Twitter verbietet Werbung ab sofort Werbung mit politischen Inhalten. Twitter-Chef Jack Dorsey kritisiert Facebook für die Praxis. Auch Hillary Clinton äußert sich.

San Francisco - Twitter verbreitet weltweit keine politischen Inhalte mehr als Werbung. „Wir glauben, dass Reichweite für politische Botschaften verdient werden muss, statt erkauft zu werden“, schrieb Twitter-Chef Jack Dorsey am Mittwoch bei Twitter. Werbung bei Twitter sind zum Beispiel Tweets, die gegen Bezahlung im Nachrichtenstrom von Nutzern platziert werden können - auch wenn sie dem Account nicht folgen. Die Debatte über politische Werbung kommt in den USA wegen der näherrückenden Präsidentenwahl 2020 immer mehr in Gang.
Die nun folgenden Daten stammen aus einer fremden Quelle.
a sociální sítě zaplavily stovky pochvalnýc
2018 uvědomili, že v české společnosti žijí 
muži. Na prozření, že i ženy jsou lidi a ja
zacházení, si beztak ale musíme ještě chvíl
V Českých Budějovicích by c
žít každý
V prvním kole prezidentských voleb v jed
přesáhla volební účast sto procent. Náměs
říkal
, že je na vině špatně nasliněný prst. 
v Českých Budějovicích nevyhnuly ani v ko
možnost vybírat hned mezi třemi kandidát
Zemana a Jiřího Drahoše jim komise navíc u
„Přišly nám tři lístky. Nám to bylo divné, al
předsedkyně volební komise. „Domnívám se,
Facebook will weiterhin politische Werbung zulassen

Twitter geht damit einen anderen Weg als Facebook. In den vergangenen Wochen war Facebook in den USA immer mehr in die Kritik geraten wegen der Entscheidung, Anzeigen mit politischen Inhalten grundsätzlich nicht von den Faktencheck-Partnern des Online-Netzwerks prüfen zu lassen. Außerdem beschloss das Online-Netzwerk, nichts zu unternehmen, wenn Politiker falsche oder irreführende Informationen verbreiten. Facebook-Chef Mark Zuckerberg hält zugleich an der Möglichkeit, politische Werbung zu schalten, ausdrücklich fest - auch wenn sie für Facebook keine große Rolle als Einnahmequelle spiele.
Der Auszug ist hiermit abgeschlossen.